Text + Combined Prompts Performance:

Interaction Strategy	Dice
Text Only	76.30%
Text + Click	88.25% (+11.95%)
Text + Click + 3 rounds correction	89.69%

Key Findings¶

Dense masks are crucial for performance: training solely on GT yields sub-optimal performance, while integrating interactive masks accelerates Dice improvements.
Data scalability is significant: increasing training data volume consistently improves performance, demonstrating the scalability of the method.
Input resolution has the greatest impact: scaling resolution from 256 to 1024 improves Dice from 84.69% to 90.60%.
Increasing decoder dimension from 256 to 768 adds only 24.16M parameters but improves Dice by approximately 5.6%, indicating that model capacity becomes the bottleneck when data is sufficiently large.
Bounding box interactions consistently outperform clicks (by providing more boundary information); multi-round interactions progressively narrow the performance gap between different models.
Clicks positioned closer to the centroid yield superior results, with SAM-2 showing a 2.84% Dice improvement; bounding box offsets lead to a performance drop of 0.85%–3.94% across all methods.

Highlights & Insights¶

Using SAM to automatically generate dense annotations for medical images is a clever strategy: it leverages the object perception capability of general-domain models to mitigate the scarcity of medical annotations, while maintaining quality through GT correction.
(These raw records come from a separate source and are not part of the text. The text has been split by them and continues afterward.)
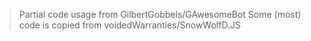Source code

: > Partial code usage from GilbertGobbels/GAwesomeBot
> Some (most) code is copied from voidedWarranties/SnowWolfD.JS
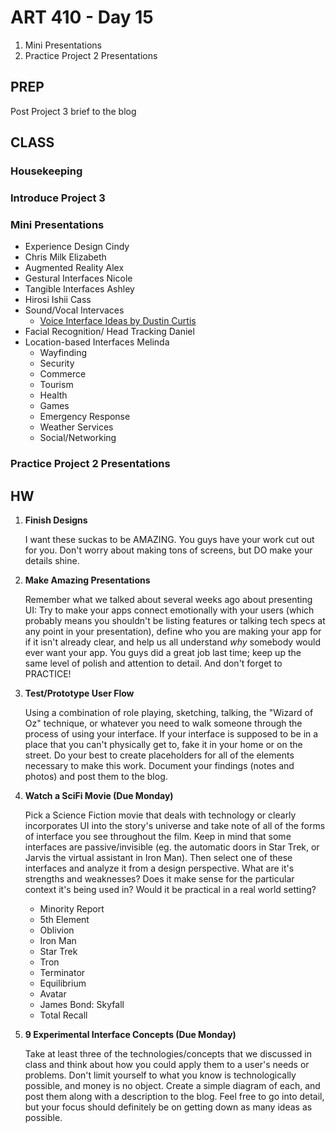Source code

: ART 410 - Day 15
=======================================

1. Mini Presentations
2. Practice Project 2 Presentations


PREP
---------------------------------------
Post Project 3 brief to the blog


CLASS
---------------------------------------

### Housekeeping



### Introduce Project 3


### Mini Presentations

- Experience Design				Cindy
- Chris Milk					Elizabeth
- Augmented Reality				Alex
- Gestural Interfaces			Nicole
- Tangible Interfaces			Ashley
- Hirosi Ishii					Cass
- Sound/Vocal Intervaces
	- [Voice Interface Ideas by Dustin Curtis](http://dcurt.is/voice-interfaces)
- Facial Recognition/
	Head Tracking				Daniel
- Location-based Interfaces		Melinda
	- Wayfinding
	- Security
	- Commerce
	- Tourism
	- Health
	- Games
	- Emergency Response
	- Weather Services
	- Social/Networking



### Practice Project 2 Presentations








HW
---------------------------------------

1. **Finish Designs**

	I want these suckas to be AMAZING. You guys have your work cut out for you. Don't worry about making tons of screens, but DO make your details shine.


2. **Make Amazing Presentations**

	Remember what we talked about several weeks ago about presenting UI: Try to make your apps connect emotionally with your users (which probably means you shouldn't be listing features or talking tech specs at any point in your presentation), define who you are making your app for if it isn't already clear, and help us all understand *why* somebody would ever want your app. You guys did a great job last time; keep up the same level of polish and attention to detail. And don't forget to PRACTICE!
	
	


3. **Test/Prototype User Flow**

	Using a combination of role playing, sketching, talking, the "Wizard of Oz" technique, or whatever you need to walk someone through the process of using your interface. If your interface is supposed to be in a place that you can't physically get to, fake it in your home or on the street. Do your best to create placeholders for all of the elements necessary to make this work. Document your findings (notes and photos) and post them to the blog. 




3. **Watch a SciFi Movie (Due Monday)**

	Pick a Science Fiction movie that deals with technology or clearly incorporates UI into the story's universe and take note of all of the forms of interface you see throughout the film. Keep in mind that some interfaces are passive/invisible (eg. the automatic doors in Star Trek, or Jarvis the virtual assistant in Iron Man). Then select one of these interfaces and analyze it from a design perspective. What are it's strengths and weaknesses? Does it make sense for the particular context it's being used in? Would it be practical in a real world setting? 
	
	- Minority Report
	- 5th Element
	- Oblivion
	- Iron Man
	- Star Trek
	- Tron
	- Terminator
	- Equilibrium
	- Avatar
	- James Bond: Skyfall
	- Total Recall

	

4. **9 Experimental Interface Concepts (Due Monday)**

	Take at least three of the technologies/concepts that we discussed in class and think about how you could apply them to a user's needs or problems. Don't limit yourself to what you know is technologically possible, and money is no object. Create a simple diagram of each, and post them along with a description to the blog. Feel free to go into detail, but your focus should definitely be on getting down as many ideas as possible.
	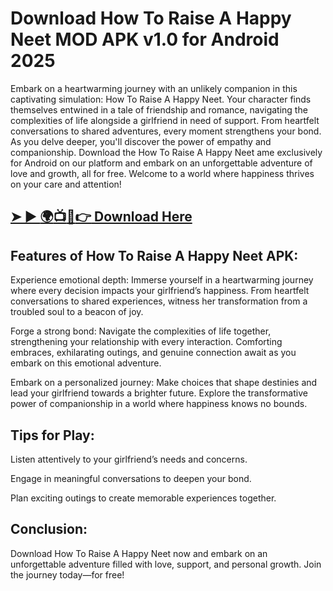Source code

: # Download How To Raise A Happy Neet MOD APK v1.0 for Android 2025
Embark on a heartwarming journey with an unlikely companion in this captivating simulation: How To Raise A Happy Neet. Your character finds themselves entwined in a tale of friendship and romance, navigating the complexities of life alongside a girlfriend in need of support. From heartfelt conversations to shared adventures, every moment strengthens your bond. As you delve deeper, you'll discover the power of empathy and companionship. Download the How To Raise A Happy Neet ame exclusively for Android on our platform and embark on an unforgettable adventure of love and growth, all for free. Welcome to a world where happiness thrives on your care and attention!
## [➤ ► :earth_africa::tv::iphone::point_right: Download Here](https://preactivated.college/download-here)

## Features of How To Raise A Happy Neet APK:
Experience emotional depth: Immerse yourself in a heartwarming journey where every decision impacts your girlfriend’s happiness. From heartfelt conversations to shared experiences, witness her transformation from a troubled soul to a beacon of joy.

Forge a strong bond: Navigate the complexities of life together, strengthening your relationship with every interaction. Comforting embraces, exhilarating outings, and genuine connection await as you embark on this emotional adventure.

Embark on a personalized journey: Make choices that shape destinies and lead your girlfriend towards a brighter future. Explore the transformative power of companionship in a world where happiness knows no bounds.

## Tips for Play:
Listen attentively to your girlfriend’s needs and concerns.

Engage in meaningful conversations to deepen your bond.

Plan exciting outings to create memorable experiences together.

## Conclusion:
Download How To Raise A Happy Neet now and embark on an unforgettable adventure filled with love, support, and personal growth. Join the journey today—for free!

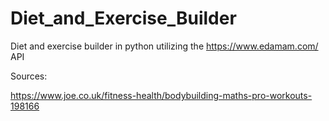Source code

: # Diet_and_Exercise_Builder
Diet and exercise builder in python utilizing the https://www.edamam.com/ API 


Sources:

https://www.joe.co.uk/fitness-health/bodybuilding-maths-pro-workouts-198166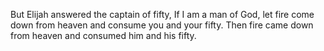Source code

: But Elijah answered the captain of fifty, If I am a man of God, let fire come down from heaven and consume you and your fifty. Then fire came down from heaven and consumed him and his fifty.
This methodology can be transferred to other annotation-scarce professional domains.
GT-guided granularity management addresses the core challenge of SAM in medical imaging: the substitution strategy for multi-connected regions and ambiguous boundaries is highly practical, reflecting a deep understanding of the unique characteristics of medical imaging.
Scaling analysis on data size + decoder capacity offers clear practical guidance: even when model performance approaches saturation, expanding the decoder still yields improvements, charting a simple and effective optimization path for future work.

Limitations & Future Work¶

Some interactive masks lack direct clinical significance (e.g., background letters in X-rays, hair in dermoscopy images); although they increase diversity, they may introduce noise.
Only the ViT-Base encoder is utilized; larger encoders could further improve performance.
The semantic information of automatically generated masks is missing, and future exploration is needed to obtain semantic labels for interactive masks.
3D medical images are processed only as 2D slices without fully exploiting volumetric context.
Quality evaluation indicates poor mask quality in 18 sub-datasets, which may still contain residual errors despite cleaning.

vs MedSAM: MedSAM fine-tunes SAM on large-scale medical data but supports only bounding box interactions with insufficient annotation density. IMIS-Net supports multi-strategy interactions and increases mask density to 56/image vs. MedSAM's ~5/image.
vs SAM-Med2D: SAM-Med2D lacks bone structure data, leading to poor segmentation of such anatomical structures. IMIS-Net resolves this bias through more comprehensive data coverage.
vs SAM/SAM-2: Models pre-trained on natural images lag significantly behind on medical images (with single-click Dice at only ~60%), demonstrating the necessity of domain adaptation.

Rating¶

Novelty: ⭐⭐⭐⭐ Dataset construction methodology is innovative (SAM automatic generation + GT correction), though the model architecture mostly adheres to standard SAM fine-tuning.
Experimental Thoroughness: ⭐⭐⭐⭐⭐ Multi-dimensional evaluation across modalities, anatomical structures, interaction strategies, click positions, and box offsets; external dataset verification is highly comprehensive.
Writing Quality: ⭐⭐⭐⭐ The dataset construction process is clearly described, though some sections could be more concise.
Value: ⭐⭐⭐⭐⭐ The benchmark dataset with 361 million masks will serve as a vital resource for medical imaging foundation models.